The pro-life movement has been disseminating a special brand of junk science for decades now, and Trump’s latest pick to be the Department of Human and Health Services’ assistant secretary for public affairs is a proponent of that junk science.
Until recently, Charmaine Yoest was the president of the extremist anti-abortion group Americans United for Life, and according to a New York Times Magazine profile by Emily Bazelon from 2012, Yoest has been a proponent of some of the worst misinformation to ever come out of the pro-life camp.
In the piece, Yoest speaks about how she believes intrauterine devices have “life-ending properties” and outright rejects studies that show access to contraception reduces abortion rates. Additionally, Yoest does not believe in exceptions for rape and incest when it comes to abortion, and she even is against the procedure when the life of the mother is at stake. But perhaps most inexplicable among her alarming views regarding women’s reproductive issues is the fraudulent claim that abortion is linked to breast cancer.
When confronted with data showing the claim to be a lie, Yoest claimed that the researchers and scientists are “under the control of the abortion lobby.”
The false abortion-breast cancer link goes back quite a ways in the pro-life movement. Websites and other literature linked to myriad pro-life groups use the claim as a way to scare woman away from abortion. As Snopes pointed out back in February, “an authoritative 1997 study utilizing government-collected data on every Danish women born between 1935 and 1978 concluded there was no increased risk of breast cancer from abortions,” adding that “organizations such as the World Health Organization, U.S. National Cancer Institute, American Cancer Society, and many others now reject the existence of any such link.” You can read the findings of that study here.

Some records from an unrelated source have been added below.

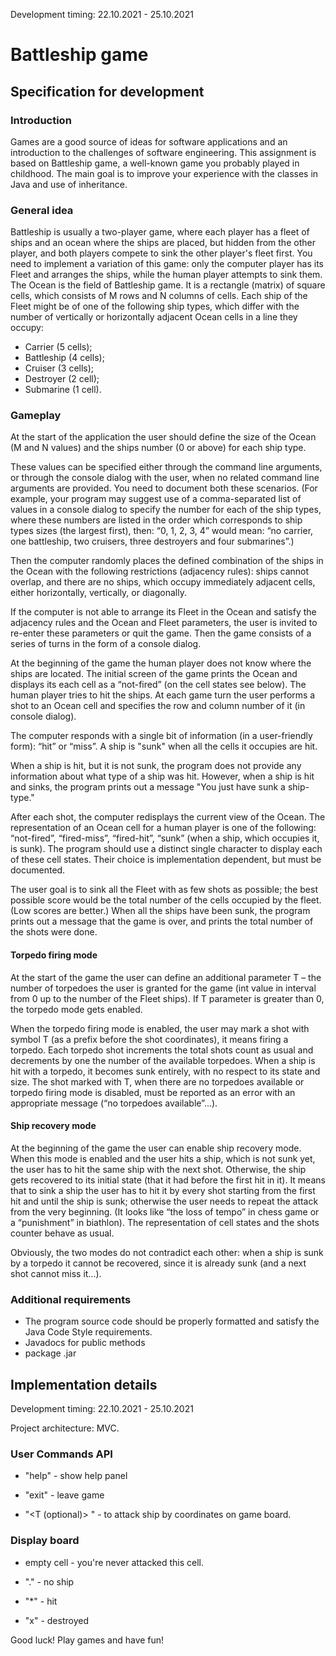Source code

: Development timing: 22.10.2021 - 25.10.2021
# Battleship game

## Specification for development ##
### Introduction ###
Games are a good source of ideas for software applications and an introduction to the challenges of software engineering. This assignment is based on Battleship game, a well-known game you probably played in childhood. The main goal is to improve your experience with the classes in Java and use of inheritance.

### General idea ###
Battleship is usually a two-player game, where each player has a fleet of ships and an ocean where the ships are placed, but hidden from the other player, and both players compete to sink the other player's fleet first. You need to implement a variation of this game: only the computer player has its Fleet and arranges the ships, while the human player attempts to sink them. 
The Ocean is the field of Battleship game. It is a rectangle (matrix) of square cells, which consists of M rows and N columns of cells.
Each ship of the Fleet might be of one of the following ship types, which differ with the number of vertically or horizontally adjacent Ocean cells in a line they occupy:
-	Carrier  (5 cells);
-	Battleship (4 cells);
-	Cruiser (3 cells);
-	Destroyer (2 cell);
-	Submarine (1 cell).

### Gameplay ###
At the start of the application the user should define the size of the Ocean (M and N values) and the ships number (0 or above) for each ship type.

These values can be specified either through the command line arguments, or through the console dialog with the user, when no related command line arguments are provided. You need to document both these scenarios. 
(For example, your program may suggest use of a comma-separated list of values in a console dialog to specify the number for each of the ship types, where these numbers are listed in the order which corresponds to ship types sizes (the largest first), then: “0, 1, 2, 3, 4” would mean: “no carrier, one battleship, two cruisers, three destroyers and four submarines”.)

Then the computer randomly places the defined combination of the ships in the Ocean with the following restrictions (adjacency rules): ships cannot overlap, and there are no ships, which occupy immediately adjacent cells, either horizontally, vertically, or diagonally.

If the computer is not able to arrange its Fleet in the Ocean and satisfy the adjacency rules and the Ocean and Fleet parameters, the user is invited to re-enter these parameters or quit the game.
Then the game consists of a series of turns in the form of a console dialog. 

At the beginning of the game the human player does not know where the ships are located.  The initial screen of the game prints the Ocean and displays its each cell as a “not-fired” (on the cell states see below). 
The human player tries to hit the ships. At each game turn the user performs a shot to an Ocean cell and specifies the row and column number of it (in console dialog).

The computer responds with a single bit of information (in a user-friendly form): “hit” or “miss”.
A ship is "sunk" when all the cells it occupies are hit.

When a ship is hit, but it is not sunk, the program does not provide any information about what type of a ship was hit. However, when a ship is hit and sinks, the program prints out a message "You just have sunk a ship-type."

After each shot, the computer redisplays the current view of the Ocean. The representation of an Ocean cell for a human player is one of the following: “not-fired”, “fired-miss”, “fired-hit”, “sunk” (when a ship, which occupies it, is sunk). The program should use a distinct single character to display each of these cell states.  Their choice is implementation dependent, but must be documented.

The user goal is to sink all the Fleet with as few shots as possible; the best possible score would be the total number of the cells occupied by the fleet. (Low scores are better.) When all the ships have been sunk, the program prints out a message that the game is over, and prints the total number of the shots were done.

#### Torpedo firing mode ####
At the start of the game the user can define an additional parameter T – the number of torpedoes the user is granted for the game (int value in interval from 0 up to the number of the Fleet ships). If T parameter is greater than 0, the torpedo mode gets enabled.

When the torpedo firing mode is enabled, the user may mark a shot with symbol T (as a prefix before the shot coordinates), it means firing a torpedo. Each torpedo shot increments the total shots count as usual and decrements by one the number of the available torpedoes. When a ship is hit with a torpedo, it becomes sunk entirely, with no respect to its state and size. The shot marked with T, when there are no torpedoes available or torpedo firing mode is disabled, must be reported as an error with an appropriate message (“no torpedoes available”…).

#### Ship recovery mode ####
At the beginning of the game the user can enable ship recovery mode. When this mode is enabled and the user hits a ship, which is not sunk yet, the user has to hit the same ship with the next shot. Otherwise, the ship gets recovered to its initial state (that it had before the first hit in it). It means that to sink a ship the user has to hit it by every shot starting from the first hit and until the ship is sunk; otherwise the user needs to repeat the attack from the very beginning. (It looks like “the loss of tempo” in chess game or a “punishment” in biathlon). The representation of cell states and the shots counter behave as usual.

Obviously, the two modes do not contradict each other: when a ship is sunk by a torpedo it cannot be recovered, since it is already sunk (and a next shot cannot miss it…). 

### Additional requirements ###
- The program source code should be properly formatted and satisfy the Java Code Style requirements.
- Javadocs for public methods
- package .jar

## Implementation details ##
Development timing: 22.10.2021 - 25.10.2021

Project architecture: MVC.

### User Commands API ###
- "help" - show help panel

- "exit" - leave game

- "<T (optional)> <horizontal coordinate> <vertical coordinate>" - to attack ship by coordinates on game board.

### Display board ###
- empty cell - you're never attacked this cell.

- "." - no ship

- "*" - hit

- "x" - destroyed

Good luck! Play games and have fun!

Since Yoest’s position doesn’t require Senate confirmation, she’s already as good as in. And just like that, one of the United States’ health officials will be a zealot who refuses to acknowledge valid research and believes established medical facts spring from the liberal imagination.
“Though she has helped usher in hard-hitting changes in women’s health care, Yoest is especially good at sounding reasonable rather than extreme,” Bazelon wrote back in 2012. “She never deviates from her talking points, never raises her voice and never forgets to smile.”